[[ ENTRIES PROVIDED, beginning ]]
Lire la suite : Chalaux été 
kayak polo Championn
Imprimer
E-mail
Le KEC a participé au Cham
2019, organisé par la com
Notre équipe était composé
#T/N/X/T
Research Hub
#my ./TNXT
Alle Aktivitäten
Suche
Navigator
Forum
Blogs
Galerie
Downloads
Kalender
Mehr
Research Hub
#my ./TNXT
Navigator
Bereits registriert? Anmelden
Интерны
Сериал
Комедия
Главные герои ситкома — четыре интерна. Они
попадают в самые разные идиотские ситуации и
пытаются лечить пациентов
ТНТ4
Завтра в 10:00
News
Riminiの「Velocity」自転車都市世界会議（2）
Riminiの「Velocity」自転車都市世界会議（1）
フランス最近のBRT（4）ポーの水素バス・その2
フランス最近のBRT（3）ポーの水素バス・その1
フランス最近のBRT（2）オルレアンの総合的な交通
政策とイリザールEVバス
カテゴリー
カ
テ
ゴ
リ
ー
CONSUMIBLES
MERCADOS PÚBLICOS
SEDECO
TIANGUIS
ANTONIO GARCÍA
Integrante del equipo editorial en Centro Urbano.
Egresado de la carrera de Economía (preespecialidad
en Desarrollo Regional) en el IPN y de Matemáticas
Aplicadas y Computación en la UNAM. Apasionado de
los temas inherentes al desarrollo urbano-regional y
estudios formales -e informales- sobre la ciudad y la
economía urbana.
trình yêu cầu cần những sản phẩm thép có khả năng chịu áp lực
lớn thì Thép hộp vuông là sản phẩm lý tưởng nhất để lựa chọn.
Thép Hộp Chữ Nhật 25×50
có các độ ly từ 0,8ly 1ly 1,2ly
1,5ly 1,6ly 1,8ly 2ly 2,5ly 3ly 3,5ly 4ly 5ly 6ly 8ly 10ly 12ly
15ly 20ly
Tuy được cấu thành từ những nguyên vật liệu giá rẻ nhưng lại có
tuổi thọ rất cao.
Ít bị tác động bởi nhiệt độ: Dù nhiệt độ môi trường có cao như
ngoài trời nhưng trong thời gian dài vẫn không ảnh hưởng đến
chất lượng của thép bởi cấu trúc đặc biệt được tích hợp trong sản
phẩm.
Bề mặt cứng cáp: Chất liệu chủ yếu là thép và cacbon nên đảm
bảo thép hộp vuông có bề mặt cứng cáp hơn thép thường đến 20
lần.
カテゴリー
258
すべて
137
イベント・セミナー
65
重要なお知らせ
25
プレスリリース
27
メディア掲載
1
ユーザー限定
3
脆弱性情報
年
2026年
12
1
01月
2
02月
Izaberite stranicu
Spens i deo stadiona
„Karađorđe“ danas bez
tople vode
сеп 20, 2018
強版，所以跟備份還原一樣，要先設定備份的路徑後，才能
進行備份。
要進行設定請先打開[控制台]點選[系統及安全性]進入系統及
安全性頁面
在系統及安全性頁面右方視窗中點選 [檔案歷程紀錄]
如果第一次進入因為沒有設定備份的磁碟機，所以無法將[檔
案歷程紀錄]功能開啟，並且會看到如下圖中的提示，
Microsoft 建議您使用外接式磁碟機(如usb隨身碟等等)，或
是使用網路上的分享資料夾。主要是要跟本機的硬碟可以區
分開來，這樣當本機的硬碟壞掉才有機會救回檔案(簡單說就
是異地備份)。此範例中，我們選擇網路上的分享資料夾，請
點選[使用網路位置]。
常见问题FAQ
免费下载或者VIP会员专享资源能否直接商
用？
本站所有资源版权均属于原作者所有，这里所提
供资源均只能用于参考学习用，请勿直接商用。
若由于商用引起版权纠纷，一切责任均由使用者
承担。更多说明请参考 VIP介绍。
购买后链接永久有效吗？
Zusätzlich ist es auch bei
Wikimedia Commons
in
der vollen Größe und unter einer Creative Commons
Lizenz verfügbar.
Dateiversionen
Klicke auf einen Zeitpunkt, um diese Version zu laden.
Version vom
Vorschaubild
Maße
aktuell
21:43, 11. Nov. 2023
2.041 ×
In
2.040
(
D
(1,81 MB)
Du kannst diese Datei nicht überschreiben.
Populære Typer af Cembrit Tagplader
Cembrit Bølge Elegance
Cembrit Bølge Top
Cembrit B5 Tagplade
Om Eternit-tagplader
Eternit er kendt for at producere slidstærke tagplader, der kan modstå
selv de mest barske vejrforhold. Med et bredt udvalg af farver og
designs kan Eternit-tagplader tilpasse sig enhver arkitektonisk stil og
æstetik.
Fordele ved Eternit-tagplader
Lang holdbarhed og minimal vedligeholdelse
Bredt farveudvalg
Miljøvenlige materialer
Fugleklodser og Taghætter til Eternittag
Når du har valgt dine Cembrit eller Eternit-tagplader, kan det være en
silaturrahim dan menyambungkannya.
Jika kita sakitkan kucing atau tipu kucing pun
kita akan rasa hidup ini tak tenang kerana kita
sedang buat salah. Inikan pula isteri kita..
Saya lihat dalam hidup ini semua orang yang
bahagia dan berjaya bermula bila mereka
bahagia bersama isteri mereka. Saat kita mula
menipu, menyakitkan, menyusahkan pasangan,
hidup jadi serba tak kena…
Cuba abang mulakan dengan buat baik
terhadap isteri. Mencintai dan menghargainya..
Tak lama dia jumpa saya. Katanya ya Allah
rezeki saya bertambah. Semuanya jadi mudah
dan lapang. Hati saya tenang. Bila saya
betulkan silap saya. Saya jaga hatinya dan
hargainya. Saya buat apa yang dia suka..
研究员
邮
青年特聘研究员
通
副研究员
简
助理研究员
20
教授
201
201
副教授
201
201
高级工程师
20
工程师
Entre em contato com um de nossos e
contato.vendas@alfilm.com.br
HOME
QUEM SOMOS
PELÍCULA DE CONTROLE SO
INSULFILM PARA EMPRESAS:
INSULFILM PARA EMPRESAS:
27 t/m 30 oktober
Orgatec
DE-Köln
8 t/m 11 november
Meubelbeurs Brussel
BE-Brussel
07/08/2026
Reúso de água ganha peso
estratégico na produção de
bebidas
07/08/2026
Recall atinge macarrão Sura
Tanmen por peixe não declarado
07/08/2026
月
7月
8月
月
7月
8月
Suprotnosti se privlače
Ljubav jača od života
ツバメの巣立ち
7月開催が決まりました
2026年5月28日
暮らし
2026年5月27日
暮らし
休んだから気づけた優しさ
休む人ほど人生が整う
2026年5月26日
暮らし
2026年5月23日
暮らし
[[ ENTRIES PROVIDED, end ]]
REQUIRED ACTION ::
Transcribe the records word for word from their first line through the line containing "Riminiの「Velocity」自転車都市世界会議（2）", and stop there.

ANSWER TO THIS TASK ::
Lire la suite : Chalaux été 
kayak polo Championn
Imprimer
E-mail
Le KEC a participé au Cham
2019, organisé par la com
Notre équipe était composé
#T/N/X/T
Research Hub
#my ./TNXT
Alle Aktivitäten
Suche
Navigator
Forum
Blogs
Galerie
Downloads
Kalender
Mehr
Research Hub
#my ./TNXT
Navigator
Bereits registriert? Anmelden
Интерны
Сериал
Комедия
Главные герои ситкома — четыре интерна. Они
попадают в самые разные идиотские ситуации и
пытаются лечить пациентов
ТНТ4
Завтра в 10:00
News
Riminiの「Velocity」自転車都市世界会議（2）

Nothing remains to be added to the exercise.